(Study material begins)
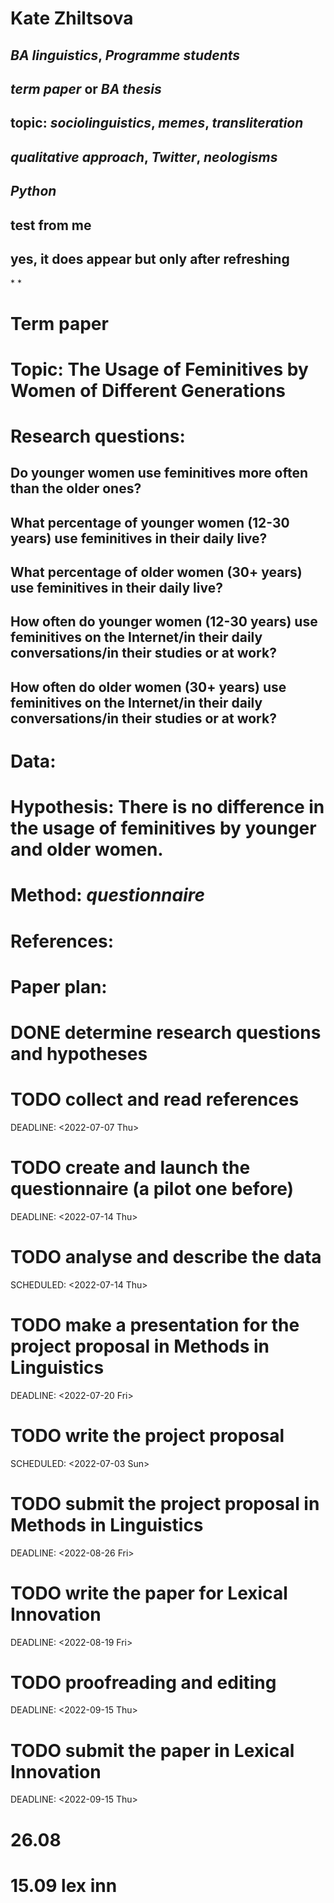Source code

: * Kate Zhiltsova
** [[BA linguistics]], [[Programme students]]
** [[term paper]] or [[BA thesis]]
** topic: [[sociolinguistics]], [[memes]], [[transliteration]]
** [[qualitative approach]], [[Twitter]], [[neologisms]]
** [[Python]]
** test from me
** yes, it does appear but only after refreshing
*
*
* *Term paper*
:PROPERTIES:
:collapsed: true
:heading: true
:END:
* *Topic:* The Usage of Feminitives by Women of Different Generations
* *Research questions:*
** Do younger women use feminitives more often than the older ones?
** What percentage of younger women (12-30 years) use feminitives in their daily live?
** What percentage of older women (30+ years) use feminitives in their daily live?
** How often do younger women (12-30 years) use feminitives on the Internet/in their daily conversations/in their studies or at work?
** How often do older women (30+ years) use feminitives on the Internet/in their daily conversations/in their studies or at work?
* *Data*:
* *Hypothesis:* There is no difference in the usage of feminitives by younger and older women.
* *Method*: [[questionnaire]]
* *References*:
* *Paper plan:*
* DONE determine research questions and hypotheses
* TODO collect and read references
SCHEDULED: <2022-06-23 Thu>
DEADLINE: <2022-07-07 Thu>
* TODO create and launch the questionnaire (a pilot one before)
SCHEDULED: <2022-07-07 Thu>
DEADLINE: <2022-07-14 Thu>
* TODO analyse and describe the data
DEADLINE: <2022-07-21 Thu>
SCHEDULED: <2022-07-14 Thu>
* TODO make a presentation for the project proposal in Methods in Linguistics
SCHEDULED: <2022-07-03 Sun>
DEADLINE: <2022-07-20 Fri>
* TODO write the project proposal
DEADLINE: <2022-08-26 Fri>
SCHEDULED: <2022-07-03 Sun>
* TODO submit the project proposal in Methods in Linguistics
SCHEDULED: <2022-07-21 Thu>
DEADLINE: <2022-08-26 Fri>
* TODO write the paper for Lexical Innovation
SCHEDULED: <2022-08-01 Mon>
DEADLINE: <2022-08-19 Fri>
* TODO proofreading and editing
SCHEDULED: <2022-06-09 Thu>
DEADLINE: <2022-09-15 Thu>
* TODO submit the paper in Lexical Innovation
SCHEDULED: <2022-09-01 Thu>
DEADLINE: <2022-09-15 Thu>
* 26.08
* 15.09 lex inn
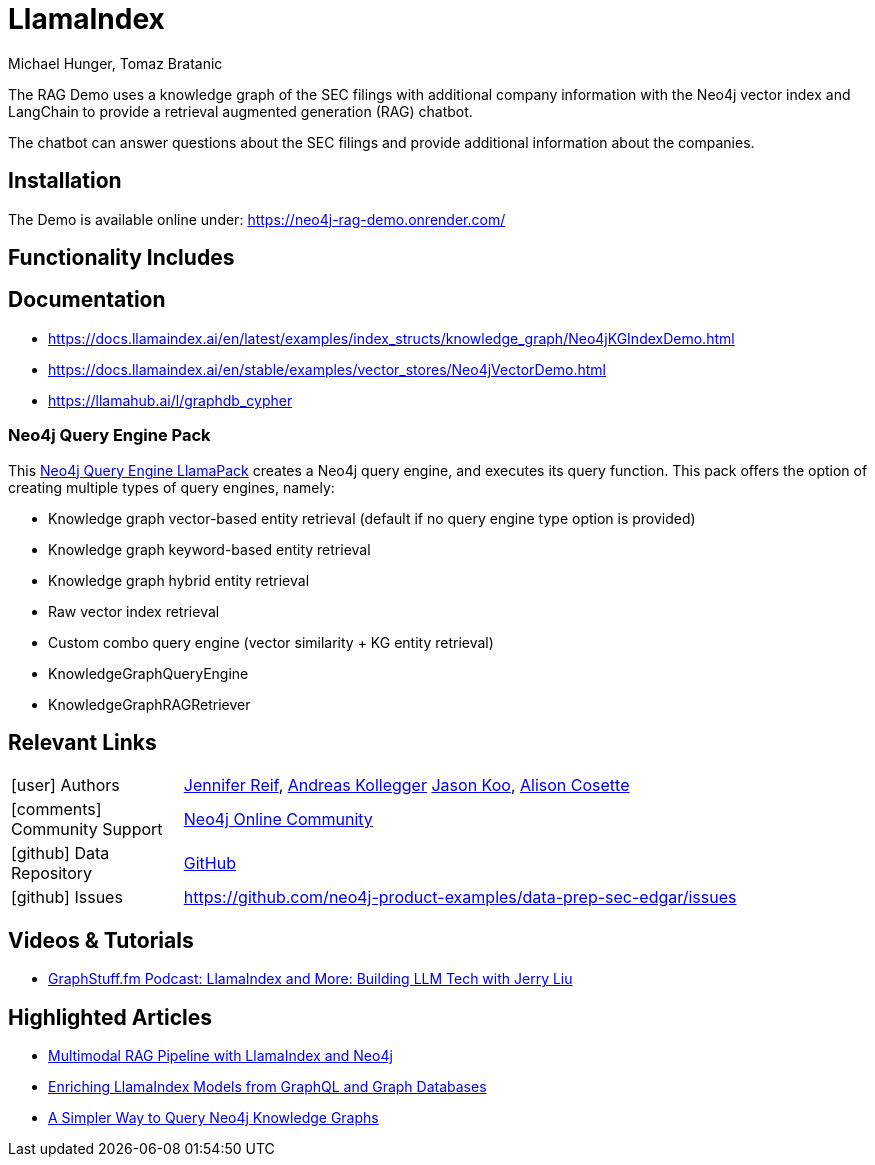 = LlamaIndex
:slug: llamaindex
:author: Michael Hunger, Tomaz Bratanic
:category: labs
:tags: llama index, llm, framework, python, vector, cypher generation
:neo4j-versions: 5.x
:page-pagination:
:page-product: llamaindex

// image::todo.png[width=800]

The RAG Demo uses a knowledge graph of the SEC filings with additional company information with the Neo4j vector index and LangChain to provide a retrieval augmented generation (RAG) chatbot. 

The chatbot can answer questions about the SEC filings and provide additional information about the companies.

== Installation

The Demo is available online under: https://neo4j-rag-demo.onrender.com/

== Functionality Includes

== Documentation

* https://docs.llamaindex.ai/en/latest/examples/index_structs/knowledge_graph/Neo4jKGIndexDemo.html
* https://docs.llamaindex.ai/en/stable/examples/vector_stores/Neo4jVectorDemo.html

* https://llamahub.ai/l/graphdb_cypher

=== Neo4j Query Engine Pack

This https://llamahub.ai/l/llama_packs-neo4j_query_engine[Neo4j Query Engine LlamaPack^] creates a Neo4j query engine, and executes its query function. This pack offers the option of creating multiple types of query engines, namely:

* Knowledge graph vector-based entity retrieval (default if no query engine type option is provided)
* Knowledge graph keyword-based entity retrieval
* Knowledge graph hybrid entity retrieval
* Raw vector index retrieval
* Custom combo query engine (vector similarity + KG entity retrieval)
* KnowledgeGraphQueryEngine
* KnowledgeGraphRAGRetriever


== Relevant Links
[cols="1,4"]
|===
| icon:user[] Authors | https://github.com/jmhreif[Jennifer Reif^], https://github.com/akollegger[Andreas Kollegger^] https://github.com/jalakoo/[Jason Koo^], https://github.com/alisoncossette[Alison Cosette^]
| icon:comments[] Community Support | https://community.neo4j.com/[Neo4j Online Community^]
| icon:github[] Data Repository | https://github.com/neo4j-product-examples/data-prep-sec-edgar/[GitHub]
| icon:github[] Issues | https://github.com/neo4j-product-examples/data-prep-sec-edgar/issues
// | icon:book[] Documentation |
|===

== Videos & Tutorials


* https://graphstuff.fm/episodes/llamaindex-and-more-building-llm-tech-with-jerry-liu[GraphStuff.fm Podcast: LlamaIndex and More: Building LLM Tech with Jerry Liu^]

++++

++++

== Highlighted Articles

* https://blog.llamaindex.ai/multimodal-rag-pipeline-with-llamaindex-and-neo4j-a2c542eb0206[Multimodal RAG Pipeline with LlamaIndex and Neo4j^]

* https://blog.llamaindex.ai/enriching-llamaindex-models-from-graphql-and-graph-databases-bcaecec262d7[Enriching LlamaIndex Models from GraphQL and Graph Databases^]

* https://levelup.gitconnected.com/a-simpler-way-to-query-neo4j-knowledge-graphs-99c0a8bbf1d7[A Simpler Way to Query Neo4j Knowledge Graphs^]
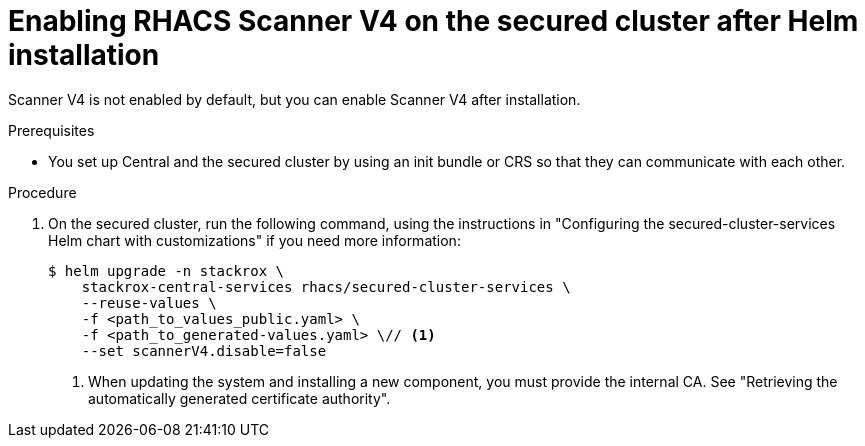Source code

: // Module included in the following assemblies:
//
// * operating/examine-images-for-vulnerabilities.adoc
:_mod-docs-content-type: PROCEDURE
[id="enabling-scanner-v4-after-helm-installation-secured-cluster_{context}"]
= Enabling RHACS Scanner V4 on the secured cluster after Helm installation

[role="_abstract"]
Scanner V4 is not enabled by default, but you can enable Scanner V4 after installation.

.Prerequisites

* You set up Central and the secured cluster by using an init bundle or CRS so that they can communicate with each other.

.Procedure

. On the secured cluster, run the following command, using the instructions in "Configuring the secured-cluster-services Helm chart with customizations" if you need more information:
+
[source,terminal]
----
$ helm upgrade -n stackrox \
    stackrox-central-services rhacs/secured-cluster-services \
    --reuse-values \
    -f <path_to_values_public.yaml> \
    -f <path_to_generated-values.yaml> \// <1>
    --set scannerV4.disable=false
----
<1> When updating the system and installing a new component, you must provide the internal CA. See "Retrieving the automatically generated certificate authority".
(Study material ends)
## Your goal
Among the records above, find the lines where the word "html" appears and copy them.

## Response to the task
* https://docs.llamaindex.ai/en/latest/examples/index_structs/knowledge_graph/Neo4jKGIndexDemo.html
* https://docs.llamaindex.ai/en/stable/examples/vector_stores/Neo4jVectorDemo.html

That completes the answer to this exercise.